── EXERCISE DATA
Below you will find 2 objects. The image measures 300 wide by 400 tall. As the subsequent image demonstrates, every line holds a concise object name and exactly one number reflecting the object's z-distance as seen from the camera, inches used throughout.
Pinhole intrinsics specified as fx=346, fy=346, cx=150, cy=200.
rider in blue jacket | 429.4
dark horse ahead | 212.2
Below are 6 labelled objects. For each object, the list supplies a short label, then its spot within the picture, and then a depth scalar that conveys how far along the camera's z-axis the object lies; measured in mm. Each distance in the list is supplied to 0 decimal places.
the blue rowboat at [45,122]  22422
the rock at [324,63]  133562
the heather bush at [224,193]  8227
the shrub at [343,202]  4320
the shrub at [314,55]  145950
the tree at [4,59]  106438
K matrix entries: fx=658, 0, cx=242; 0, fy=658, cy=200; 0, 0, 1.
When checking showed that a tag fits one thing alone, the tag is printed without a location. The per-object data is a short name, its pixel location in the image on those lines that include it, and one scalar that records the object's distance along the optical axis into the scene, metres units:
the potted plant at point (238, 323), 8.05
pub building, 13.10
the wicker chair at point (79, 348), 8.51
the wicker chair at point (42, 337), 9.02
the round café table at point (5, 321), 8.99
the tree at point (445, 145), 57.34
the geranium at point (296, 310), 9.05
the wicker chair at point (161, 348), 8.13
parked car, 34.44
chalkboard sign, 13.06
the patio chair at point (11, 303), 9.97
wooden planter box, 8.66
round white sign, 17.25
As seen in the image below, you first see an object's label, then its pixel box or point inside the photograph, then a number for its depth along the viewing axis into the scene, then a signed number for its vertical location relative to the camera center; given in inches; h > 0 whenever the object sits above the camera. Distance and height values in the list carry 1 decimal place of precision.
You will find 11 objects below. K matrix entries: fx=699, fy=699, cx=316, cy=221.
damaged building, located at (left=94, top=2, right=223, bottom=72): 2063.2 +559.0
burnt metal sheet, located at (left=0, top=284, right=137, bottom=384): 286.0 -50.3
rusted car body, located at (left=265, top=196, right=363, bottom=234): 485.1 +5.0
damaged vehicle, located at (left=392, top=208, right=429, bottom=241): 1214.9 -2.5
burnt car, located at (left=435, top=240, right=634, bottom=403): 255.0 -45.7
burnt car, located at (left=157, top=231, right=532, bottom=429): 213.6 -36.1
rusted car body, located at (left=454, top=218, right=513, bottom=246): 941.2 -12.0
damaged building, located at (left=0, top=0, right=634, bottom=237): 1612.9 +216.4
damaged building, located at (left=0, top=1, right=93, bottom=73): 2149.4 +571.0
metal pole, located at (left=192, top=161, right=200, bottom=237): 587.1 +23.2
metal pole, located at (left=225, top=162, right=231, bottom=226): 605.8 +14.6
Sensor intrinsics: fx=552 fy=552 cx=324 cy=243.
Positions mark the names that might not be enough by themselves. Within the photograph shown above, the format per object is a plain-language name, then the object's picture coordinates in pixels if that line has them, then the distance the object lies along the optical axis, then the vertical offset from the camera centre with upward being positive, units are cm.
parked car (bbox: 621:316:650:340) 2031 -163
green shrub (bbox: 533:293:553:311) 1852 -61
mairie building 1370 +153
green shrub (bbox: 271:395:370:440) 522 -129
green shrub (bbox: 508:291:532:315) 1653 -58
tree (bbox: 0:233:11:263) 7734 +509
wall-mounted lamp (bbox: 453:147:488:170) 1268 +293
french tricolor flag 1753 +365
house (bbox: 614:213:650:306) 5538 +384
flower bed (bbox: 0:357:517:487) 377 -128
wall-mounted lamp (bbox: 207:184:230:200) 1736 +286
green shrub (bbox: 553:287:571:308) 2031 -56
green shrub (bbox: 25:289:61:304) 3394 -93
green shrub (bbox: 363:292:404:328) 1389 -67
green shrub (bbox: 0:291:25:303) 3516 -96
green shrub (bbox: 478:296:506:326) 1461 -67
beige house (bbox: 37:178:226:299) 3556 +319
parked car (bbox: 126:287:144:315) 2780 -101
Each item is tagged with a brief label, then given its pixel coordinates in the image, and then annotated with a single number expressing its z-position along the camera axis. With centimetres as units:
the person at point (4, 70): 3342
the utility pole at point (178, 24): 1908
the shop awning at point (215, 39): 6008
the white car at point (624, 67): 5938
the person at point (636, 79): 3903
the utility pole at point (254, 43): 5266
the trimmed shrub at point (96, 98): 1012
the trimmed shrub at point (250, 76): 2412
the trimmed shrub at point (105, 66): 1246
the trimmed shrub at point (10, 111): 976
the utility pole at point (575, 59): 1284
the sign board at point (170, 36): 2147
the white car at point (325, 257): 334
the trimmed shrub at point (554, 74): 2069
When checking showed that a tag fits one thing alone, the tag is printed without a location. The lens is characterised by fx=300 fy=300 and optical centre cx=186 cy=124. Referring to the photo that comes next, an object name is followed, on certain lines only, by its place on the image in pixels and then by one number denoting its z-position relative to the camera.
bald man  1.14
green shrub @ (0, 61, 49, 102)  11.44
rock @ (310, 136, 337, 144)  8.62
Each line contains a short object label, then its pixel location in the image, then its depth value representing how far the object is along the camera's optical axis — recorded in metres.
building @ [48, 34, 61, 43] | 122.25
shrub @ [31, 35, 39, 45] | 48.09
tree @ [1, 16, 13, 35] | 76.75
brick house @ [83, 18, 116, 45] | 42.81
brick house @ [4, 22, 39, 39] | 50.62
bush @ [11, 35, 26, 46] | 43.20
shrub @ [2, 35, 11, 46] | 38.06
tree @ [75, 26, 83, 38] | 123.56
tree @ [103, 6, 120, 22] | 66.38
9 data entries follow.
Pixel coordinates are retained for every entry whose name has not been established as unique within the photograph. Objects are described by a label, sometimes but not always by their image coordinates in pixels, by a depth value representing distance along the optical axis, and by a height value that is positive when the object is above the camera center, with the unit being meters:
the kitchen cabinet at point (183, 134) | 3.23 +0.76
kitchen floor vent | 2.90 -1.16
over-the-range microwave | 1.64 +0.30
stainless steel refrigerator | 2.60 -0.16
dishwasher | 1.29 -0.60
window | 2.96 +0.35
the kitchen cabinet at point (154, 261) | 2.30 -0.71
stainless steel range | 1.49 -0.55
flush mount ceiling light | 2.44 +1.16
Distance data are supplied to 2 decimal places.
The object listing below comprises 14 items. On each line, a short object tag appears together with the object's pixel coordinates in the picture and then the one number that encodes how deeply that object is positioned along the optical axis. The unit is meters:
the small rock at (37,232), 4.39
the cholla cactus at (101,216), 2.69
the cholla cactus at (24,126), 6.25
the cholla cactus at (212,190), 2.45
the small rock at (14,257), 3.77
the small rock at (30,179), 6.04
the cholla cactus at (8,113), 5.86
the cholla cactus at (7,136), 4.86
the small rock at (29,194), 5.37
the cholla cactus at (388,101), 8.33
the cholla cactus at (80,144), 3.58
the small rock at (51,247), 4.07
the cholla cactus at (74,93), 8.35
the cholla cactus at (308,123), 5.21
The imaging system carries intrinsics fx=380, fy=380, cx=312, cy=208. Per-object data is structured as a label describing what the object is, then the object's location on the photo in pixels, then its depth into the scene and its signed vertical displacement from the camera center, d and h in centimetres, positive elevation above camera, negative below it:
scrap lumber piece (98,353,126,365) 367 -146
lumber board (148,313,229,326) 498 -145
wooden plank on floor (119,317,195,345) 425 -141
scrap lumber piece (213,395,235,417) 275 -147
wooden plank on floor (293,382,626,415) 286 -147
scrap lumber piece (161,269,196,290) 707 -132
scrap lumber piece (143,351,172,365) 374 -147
────
== WORK REQUIRED ==
Find the lines above holding the word "kitchen" and show them.

== THE ANSWER ==
the kitchen cabinet at point (183, 134) | 3.23 +0.76
kitchen floor vent | 2.90 -1.16
the kitchen cabinet at point (154, 261) | 2.30 -0.71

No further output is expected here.